Since the global outbreak of Covid-19, the U.S. and Chinese governments have accused each other of using the pandemic as cover to increase military operations in the Indo-Pacific. The United States, for example, has pointed to China’s deployment of coastguard forces to challenge the oil and gas activities of other claimants in the South China Sea, and its increasing exercises and patrols near Taiwan. China has accused the United States of intentionally stoking tensions by increasing its deployments to and exercises in the South China Sea and other sensitive areas, including the Taiwan Strait.

AMTI has previously documented the increased patrol activity of the China Coast Guard at key reefs in the South China Sea. It is also clear that China has stepped up the frequency of military activities around Taiwan and that its regular patrols around the Senkakus have increased in length during 2020. But it is impossible to say from publicly available sources whether and how overall operational tempo by either China or the United States has changed during the pandemic. It is, however, possible to determine how the pandemic has affected public military signaling.

AMTI has analyzed public announcements and official reporting from both the United States and China on military activities in the Indo-Pacific between February 1 and November 30, 2020 and compared it to the same period in 2019. The reported events include exercises and trainings, port visits, naval operations, and, in some cases, competitions and exhibitions. These only include naval, air, or missile activities, not exercises that were wholly land-based. They also exclude U.S. operations off Alaska or the West Coast.


The number of qualifying military activities reported by Chinese state media increased by about 50 percent—to 65 in 2020 from 44 in 2019. The level of reported activities in the spring and early summer dropped below that of 2019, but August saw a sharp spike in reported events occurring primarily off China’s southern and eastern coasts. This data only captures public messaging and therefore misses some activities, such as the China Coast Guard’s contestation of Malaysian hydrocarbon exploration, that went unreported in state media. In other instances, like the near-daily sorties of Chinese military aircraft near Taiwan in recent months, the data understates the quantity of operations which were only reported by state media episodically.

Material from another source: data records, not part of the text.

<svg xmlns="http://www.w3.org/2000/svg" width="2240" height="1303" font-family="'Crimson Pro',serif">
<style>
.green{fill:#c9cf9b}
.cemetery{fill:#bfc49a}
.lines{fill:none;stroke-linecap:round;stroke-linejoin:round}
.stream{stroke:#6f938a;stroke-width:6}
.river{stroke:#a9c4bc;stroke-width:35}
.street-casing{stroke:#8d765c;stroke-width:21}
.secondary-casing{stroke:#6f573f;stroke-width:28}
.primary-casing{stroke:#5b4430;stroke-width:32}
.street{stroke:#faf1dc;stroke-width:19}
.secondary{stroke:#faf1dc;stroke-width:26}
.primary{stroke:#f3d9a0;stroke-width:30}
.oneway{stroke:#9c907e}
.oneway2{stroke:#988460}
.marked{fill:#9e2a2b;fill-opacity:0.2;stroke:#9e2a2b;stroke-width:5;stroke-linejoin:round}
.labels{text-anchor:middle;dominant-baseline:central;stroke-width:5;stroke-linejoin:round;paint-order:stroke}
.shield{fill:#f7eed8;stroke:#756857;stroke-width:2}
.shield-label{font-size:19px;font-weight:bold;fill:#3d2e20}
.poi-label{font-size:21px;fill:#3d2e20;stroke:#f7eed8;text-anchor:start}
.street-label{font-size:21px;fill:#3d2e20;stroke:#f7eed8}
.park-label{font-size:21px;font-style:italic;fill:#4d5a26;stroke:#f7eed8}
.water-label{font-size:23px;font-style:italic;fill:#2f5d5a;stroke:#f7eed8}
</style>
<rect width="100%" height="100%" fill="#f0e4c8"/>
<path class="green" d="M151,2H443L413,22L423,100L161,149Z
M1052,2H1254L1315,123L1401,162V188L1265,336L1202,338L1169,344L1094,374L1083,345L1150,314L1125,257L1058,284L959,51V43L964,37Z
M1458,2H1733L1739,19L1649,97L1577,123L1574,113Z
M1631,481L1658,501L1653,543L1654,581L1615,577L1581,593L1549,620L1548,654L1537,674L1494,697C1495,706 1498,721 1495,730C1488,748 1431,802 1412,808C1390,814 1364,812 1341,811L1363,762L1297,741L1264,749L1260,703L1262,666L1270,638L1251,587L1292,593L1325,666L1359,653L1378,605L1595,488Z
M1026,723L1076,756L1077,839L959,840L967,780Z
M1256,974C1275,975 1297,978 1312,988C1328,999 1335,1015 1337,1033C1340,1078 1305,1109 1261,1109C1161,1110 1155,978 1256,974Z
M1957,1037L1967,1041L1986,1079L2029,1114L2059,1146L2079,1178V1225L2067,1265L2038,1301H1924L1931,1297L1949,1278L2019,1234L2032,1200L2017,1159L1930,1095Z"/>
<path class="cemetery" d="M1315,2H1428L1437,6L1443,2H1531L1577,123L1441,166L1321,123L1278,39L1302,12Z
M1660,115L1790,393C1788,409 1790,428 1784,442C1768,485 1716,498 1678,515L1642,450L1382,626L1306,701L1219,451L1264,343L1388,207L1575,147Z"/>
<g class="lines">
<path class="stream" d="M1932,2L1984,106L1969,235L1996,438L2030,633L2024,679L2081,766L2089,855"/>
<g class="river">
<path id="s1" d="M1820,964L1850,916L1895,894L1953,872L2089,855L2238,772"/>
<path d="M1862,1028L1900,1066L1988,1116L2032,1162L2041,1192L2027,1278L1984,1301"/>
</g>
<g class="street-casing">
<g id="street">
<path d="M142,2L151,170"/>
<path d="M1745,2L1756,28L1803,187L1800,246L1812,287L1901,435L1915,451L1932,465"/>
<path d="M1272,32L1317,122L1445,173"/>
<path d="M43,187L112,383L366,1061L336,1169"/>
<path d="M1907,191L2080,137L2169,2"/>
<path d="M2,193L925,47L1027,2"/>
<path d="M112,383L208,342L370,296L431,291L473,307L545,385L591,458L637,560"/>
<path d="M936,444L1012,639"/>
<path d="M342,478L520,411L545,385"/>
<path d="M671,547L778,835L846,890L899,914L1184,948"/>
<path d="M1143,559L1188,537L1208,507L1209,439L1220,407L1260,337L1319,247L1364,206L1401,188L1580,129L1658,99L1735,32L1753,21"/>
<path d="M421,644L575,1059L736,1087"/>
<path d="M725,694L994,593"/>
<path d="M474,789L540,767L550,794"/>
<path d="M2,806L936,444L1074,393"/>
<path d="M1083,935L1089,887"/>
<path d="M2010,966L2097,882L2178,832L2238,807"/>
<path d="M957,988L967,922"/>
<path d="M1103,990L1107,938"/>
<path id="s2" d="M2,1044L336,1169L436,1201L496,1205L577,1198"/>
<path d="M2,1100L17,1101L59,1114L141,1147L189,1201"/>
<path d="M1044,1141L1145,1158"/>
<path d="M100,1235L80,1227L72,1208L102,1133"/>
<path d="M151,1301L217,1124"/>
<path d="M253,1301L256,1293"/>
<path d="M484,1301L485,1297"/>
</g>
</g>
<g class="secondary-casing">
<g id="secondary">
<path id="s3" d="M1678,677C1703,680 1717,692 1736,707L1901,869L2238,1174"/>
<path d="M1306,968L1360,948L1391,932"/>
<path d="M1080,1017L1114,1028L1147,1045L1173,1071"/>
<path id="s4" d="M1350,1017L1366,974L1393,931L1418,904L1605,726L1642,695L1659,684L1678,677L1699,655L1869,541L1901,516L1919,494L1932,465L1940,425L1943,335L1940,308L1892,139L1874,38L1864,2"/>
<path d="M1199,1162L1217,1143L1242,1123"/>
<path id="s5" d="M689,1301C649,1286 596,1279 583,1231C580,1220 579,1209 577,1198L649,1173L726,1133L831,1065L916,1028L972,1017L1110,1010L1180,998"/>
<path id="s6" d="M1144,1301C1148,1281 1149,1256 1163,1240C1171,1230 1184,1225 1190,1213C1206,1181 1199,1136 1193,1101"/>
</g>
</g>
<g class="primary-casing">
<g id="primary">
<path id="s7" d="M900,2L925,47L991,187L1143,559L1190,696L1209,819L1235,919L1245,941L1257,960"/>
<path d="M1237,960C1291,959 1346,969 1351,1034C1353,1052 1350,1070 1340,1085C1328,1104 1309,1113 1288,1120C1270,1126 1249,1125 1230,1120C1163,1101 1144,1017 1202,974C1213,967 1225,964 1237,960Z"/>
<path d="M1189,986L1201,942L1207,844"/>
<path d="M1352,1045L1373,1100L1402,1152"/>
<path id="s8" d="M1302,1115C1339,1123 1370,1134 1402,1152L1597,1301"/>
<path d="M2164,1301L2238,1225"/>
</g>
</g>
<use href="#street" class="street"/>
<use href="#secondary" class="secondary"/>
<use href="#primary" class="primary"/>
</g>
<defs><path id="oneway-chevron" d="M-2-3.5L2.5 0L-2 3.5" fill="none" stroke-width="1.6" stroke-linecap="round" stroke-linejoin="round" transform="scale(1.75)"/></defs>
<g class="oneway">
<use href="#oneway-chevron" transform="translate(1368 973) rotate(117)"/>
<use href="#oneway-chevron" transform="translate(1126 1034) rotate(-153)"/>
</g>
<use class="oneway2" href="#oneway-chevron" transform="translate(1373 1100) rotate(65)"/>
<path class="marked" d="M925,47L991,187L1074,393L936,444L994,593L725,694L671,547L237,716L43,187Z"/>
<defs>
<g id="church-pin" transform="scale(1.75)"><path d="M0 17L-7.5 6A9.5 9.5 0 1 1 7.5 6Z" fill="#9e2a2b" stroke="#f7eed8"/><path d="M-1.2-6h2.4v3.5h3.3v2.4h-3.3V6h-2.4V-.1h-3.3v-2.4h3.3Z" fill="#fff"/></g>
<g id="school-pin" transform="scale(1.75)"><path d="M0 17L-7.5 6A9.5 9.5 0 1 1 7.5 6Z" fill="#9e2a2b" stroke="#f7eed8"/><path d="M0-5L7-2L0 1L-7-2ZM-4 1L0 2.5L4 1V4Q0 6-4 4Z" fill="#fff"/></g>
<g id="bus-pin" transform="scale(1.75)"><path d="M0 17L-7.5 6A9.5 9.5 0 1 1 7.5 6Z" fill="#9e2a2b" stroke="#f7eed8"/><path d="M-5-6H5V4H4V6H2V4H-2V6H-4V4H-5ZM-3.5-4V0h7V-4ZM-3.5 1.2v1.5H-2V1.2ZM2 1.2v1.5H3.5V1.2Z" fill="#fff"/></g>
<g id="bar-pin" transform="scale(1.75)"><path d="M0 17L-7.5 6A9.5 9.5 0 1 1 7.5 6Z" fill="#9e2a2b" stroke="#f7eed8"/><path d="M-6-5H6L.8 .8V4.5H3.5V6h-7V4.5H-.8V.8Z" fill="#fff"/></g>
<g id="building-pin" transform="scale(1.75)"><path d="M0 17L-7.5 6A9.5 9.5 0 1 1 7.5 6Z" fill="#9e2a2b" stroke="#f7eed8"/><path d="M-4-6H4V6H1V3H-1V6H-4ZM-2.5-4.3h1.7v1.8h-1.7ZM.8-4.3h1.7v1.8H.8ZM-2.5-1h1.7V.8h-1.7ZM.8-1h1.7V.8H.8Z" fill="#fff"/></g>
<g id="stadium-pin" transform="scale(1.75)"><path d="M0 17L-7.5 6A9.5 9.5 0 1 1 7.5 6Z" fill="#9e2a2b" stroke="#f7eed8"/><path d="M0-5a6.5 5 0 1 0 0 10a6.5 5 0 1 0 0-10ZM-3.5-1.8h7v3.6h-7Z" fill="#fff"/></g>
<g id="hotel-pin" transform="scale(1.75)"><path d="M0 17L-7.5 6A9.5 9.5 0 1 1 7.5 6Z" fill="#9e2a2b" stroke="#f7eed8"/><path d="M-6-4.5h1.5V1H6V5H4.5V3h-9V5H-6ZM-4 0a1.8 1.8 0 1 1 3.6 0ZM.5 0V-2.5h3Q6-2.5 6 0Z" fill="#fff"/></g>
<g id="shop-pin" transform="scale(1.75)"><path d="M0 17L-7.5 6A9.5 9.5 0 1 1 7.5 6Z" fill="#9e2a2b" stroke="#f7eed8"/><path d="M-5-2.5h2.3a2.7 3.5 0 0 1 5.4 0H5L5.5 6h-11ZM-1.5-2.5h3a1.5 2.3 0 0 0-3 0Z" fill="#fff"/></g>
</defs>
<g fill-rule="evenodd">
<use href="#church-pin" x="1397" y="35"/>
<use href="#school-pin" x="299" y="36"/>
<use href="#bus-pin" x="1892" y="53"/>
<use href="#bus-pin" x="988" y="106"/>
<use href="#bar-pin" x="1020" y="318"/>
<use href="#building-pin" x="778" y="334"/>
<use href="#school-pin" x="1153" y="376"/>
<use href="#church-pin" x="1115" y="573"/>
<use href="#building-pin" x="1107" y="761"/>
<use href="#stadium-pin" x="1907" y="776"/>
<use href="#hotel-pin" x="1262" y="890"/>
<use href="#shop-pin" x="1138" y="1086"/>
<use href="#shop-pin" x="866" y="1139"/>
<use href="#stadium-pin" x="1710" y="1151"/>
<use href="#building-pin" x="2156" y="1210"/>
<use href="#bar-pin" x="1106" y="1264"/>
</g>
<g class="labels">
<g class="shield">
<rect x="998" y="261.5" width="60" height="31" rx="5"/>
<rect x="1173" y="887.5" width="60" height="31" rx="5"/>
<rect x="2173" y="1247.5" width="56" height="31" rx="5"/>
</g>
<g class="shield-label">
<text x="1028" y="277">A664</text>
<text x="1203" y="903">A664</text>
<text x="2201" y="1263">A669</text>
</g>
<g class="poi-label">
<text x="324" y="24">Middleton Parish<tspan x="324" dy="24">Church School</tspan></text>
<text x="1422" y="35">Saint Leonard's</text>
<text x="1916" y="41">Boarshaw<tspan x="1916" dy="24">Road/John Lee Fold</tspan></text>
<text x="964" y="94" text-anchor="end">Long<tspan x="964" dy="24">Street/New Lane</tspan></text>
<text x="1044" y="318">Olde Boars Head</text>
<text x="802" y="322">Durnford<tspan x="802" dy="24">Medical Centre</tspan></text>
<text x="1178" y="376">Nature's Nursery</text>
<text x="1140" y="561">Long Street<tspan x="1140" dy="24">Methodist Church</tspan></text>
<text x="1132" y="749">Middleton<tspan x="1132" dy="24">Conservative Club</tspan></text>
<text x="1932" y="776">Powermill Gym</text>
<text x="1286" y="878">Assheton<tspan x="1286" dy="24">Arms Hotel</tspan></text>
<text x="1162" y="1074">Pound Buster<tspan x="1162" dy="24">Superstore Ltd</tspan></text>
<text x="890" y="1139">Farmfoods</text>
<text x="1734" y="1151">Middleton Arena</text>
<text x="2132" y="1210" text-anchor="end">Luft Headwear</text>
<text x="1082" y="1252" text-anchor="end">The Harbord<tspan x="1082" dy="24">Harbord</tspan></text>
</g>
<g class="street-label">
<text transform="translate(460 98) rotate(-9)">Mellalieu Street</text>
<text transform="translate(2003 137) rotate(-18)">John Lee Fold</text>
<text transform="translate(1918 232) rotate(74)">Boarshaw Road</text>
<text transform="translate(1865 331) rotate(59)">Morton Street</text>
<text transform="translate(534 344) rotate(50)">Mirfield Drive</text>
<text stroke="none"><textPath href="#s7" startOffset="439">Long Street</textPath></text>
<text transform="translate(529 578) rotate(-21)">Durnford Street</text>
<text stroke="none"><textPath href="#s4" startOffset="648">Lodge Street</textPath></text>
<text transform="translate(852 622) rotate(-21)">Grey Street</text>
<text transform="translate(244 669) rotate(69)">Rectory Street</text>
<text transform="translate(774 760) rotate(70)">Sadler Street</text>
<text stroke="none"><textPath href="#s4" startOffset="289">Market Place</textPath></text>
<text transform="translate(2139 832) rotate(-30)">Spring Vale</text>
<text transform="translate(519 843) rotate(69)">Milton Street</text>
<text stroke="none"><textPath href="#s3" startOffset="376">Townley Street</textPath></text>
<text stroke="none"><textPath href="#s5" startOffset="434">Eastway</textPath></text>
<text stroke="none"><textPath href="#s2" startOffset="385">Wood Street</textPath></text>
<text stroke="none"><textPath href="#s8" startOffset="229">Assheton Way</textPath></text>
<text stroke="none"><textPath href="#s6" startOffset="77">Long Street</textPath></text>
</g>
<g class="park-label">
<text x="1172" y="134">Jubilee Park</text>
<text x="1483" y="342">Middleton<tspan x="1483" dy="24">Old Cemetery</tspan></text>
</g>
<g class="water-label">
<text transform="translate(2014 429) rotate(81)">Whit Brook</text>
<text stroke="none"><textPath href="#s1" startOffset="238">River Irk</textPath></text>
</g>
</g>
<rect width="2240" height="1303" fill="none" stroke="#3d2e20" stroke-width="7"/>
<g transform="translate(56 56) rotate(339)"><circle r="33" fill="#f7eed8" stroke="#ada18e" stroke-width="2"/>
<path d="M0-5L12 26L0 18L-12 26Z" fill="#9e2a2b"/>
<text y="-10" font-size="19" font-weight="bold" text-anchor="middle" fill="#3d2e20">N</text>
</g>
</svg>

Like that of China, the level of public military signaling by the United States dropped during the spring and early summer compared to 2019, but that reversed in the latter half of the year. However, the decrease in reported U.S. activity in the first half of the year was more significant than China’s, averaging just 6 activities per month compared to 13 during the same period a year earlier. The U.S. increase in the second half of the year compared to 2019 was also less pronounced than China’s. Overall, the number of qualifying events publicly reported by the United States dropped about 15 percent, from 110 in 2019 to 93 in 2020.

Both the United States and China saw a decline in face-to-face engagements and onshore activities with partner militaries in 2020, due mostly to Covid-19-related restrictions. This was most apparent in the decline in port visits: China reported 6 in 2019 but none in 2020, while the number of reported U.S. port visits plummeted from 41 to just 6. Because port visits make up such a large proportion of reported military activities for the United States, their near disappearance in 2020 led to a significant change in the profile of its military signaling:


Military exercises increased modestly as a percentage of reported U.S. military activity in the region. But the bigger change was an increase in other events, such as joint sails with partner-nation navies and “maritime security operations,” to fill the gap left by port visits. Maritime security operations included the deployment of U.S. Navy ships near contested oil and gas activity in the South China Sea. So while the overall number of reported U.S. military activities fell from 2019 to 2020, the replacement of port visits with more high-profile activities at sea probably contributed to the perception of increased U.S. signaling amid the pandemic.